WORK TO COMPLETE:
Each line below from the line with "Dia 12 de junho será comemorado o dia dos" to the line with "MEX DÉLELŐTT PERNECZKY ANDREÁVAL 12/12. RÉSZ" must be copied exactly, including those two, and no picture may appear in the copy.

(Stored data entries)
———
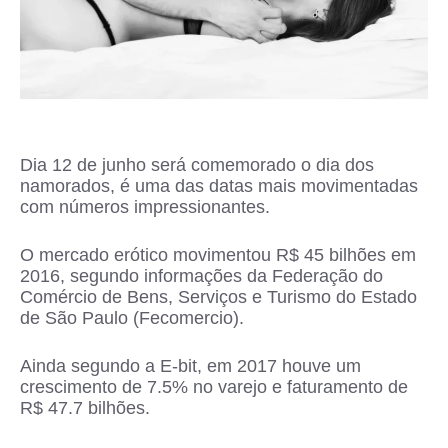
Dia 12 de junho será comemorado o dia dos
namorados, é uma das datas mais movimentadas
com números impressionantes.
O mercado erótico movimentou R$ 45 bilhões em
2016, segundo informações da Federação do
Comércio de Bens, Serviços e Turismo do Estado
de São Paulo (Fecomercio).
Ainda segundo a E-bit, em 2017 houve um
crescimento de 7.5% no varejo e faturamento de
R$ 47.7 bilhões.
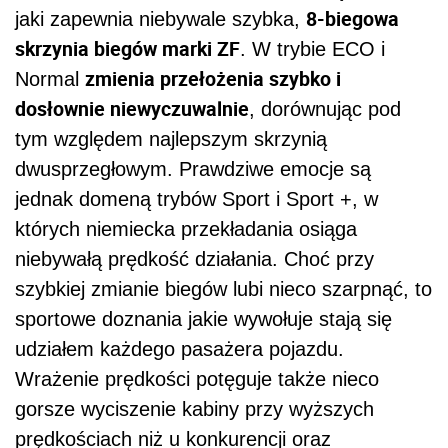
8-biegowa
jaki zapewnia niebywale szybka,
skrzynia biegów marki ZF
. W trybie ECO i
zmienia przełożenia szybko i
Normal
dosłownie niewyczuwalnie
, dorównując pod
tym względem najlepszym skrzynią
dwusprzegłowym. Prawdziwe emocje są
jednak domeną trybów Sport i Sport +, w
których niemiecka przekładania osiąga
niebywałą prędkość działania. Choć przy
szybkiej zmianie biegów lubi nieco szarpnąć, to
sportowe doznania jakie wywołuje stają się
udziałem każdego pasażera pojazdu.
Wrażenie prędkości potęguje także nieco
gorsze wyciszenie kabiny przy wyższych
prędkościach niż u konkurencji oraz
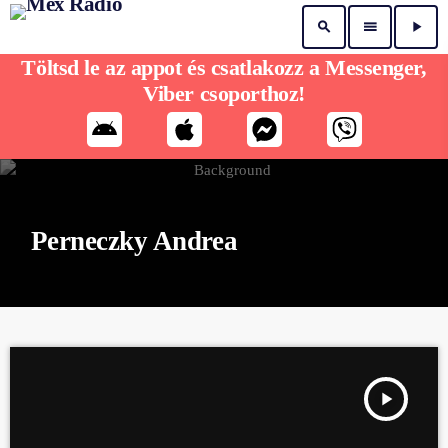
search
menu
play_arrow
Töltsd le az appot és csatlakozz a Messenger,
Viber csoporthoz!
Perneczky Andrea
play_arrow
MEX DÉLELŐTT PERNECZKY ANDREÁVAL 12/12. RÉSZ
———
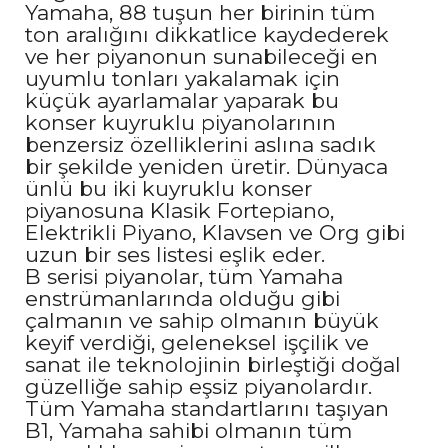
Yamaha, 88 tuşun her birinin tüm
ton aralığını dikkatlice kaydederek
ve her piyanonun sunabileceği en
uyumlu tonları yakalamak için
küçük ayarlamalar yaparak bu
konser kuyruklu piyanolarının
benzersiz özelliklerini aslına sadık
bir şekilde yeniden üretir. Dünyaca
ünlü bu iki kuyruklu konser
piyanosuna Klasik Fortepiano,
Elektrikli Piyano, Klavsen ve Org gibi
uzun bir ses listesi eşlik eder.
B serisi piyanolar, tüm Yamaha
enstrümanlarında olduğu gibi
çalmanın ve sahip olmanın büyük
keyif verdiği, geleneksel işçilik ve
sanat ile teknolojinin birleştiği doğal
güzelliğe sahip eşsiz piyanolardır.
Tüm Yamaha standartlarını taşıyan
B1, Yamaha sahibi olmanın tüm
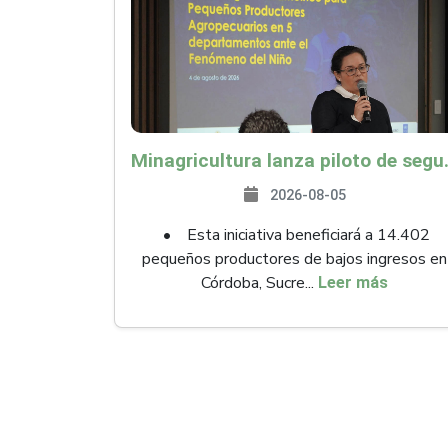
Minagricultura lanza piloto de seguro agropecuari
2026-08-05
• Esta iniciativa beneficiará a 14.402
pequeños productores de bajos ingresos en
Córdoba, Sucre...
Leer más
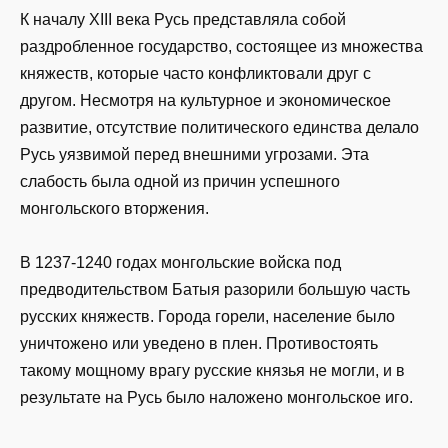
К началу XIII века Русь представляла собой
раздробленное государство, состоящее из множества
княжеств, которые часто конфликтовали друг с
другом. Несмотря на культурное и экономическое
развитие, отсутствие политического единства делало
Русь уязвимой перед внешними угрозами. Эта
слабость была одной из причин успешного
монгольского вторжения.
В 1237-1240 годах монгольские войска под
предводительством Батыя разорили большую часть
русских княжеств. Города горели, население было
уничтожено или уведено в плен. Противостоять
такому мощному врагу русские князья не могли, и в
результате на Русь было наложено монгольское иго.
———
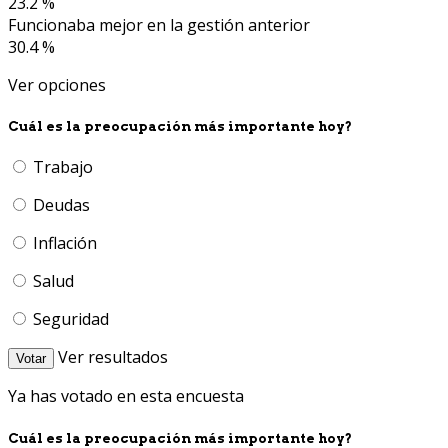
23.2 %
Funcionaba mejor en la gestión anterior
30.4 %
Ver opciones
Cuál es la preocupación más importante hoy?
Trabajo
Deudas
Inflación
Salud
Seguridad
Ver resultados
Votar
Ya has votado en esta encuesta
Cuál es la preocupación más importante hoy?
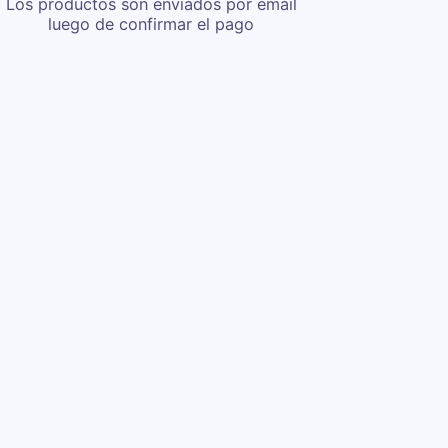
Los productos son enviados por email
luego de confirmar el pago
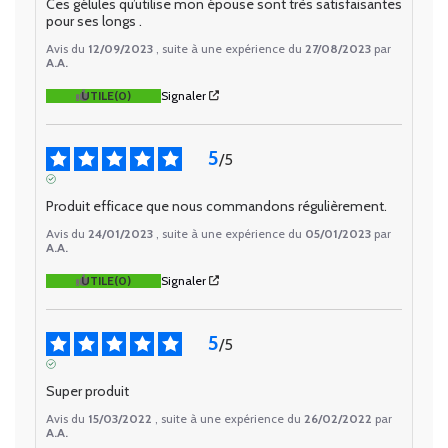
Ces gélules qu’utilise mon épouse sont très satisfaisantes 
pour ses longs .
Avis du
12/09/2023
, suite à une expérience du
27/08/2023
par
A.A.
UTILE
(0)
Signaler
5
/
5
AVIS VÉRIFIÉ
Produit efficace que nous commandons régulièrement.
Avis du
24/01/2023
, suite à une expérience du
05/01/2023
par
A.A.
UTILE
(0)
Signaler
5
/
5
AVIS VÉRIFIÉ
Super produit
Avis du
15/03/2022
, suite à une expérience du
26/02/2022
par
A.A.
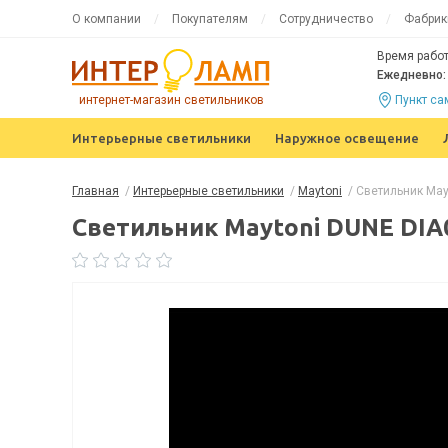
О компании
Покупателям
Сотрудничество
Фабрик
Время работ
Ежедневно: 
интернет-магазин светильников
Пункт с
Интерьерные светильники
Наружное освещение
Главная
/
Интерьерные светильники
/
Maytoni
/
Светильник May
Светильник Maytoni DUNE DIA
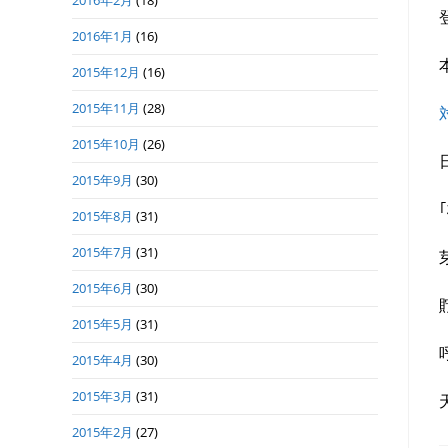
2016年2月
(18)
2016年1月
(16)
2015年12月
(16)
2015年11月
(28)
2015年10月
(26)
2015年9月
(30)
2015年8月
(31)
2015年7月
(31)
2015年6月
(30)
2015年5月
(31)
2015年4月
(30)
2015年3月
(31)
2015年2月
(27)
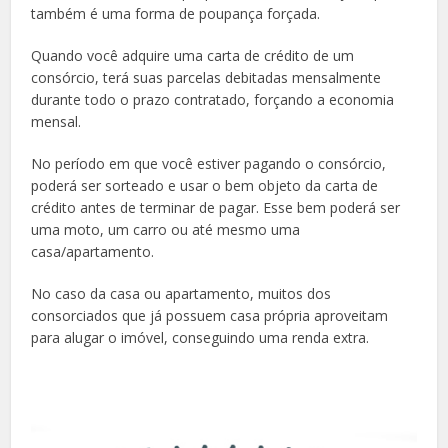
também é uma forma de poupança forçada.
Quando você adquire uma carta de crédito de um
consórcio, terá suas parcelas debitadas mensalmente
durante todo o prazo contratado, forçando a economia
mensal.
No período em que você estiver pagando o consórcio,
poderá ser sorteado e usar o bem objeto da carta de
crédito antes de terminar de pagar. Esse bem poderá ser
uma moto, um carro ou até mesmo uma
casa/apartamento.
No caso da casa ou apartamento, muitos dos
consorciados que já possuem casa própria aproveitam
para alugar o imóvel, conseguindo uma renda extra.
———
COMPLETED EXERCISE:
Dia 12 de junho será comemorado o dia dos
namorados, é uma das datas mais movimentadas
com números impressionantes.
O mercado erótico movimentou R$ 45 bilhões em
2016, segundo informações da Federação do
Comércio de Bens, Serviços e Turismo do Estado
de São Paulo (Fecomercio).
Ainda segundo a E-bit, em 2017 houve um
crescimento de 7.5% no varejo e faturamento de
R$ 47.7 bilhões.
8-biegowa
jaki zapewnia niebywale szybka,
skrzynia biegów marki ZF
. W trybie ECO i
zmienia przełożenia szybko i
Normal
dosłownie niewyczuwalnie
, dorównując pod
tym względem najlepszym skrzynią
dwusprzegłowym. Prawdziwe emocje są
jednak domeną trybów Sport i Sport +, w
których niemiecka przekładania osiąga
niebywałą prędkość działania. Choć przy
szybkiej zmianie biegów lubi nieco szarpnąć, to
sportowe doznania jakie wywołuje stają się
udziałem każdego pasażera pojazdu.
Wrażenie prędkości potęguje także nieco
gorsze wyciszenie kabiny przy wyższych
prędkościach niż u konkurencji oraz
search
menu
play_arrow
Töltsd le az appot és csatlakozz a Messenger,
Viber csoporthoz!
Perneczky Andrea
play_arrow
MEX DÉLELŐTT PERNECZKY ANDREÁVAL 12/12. RÉSZ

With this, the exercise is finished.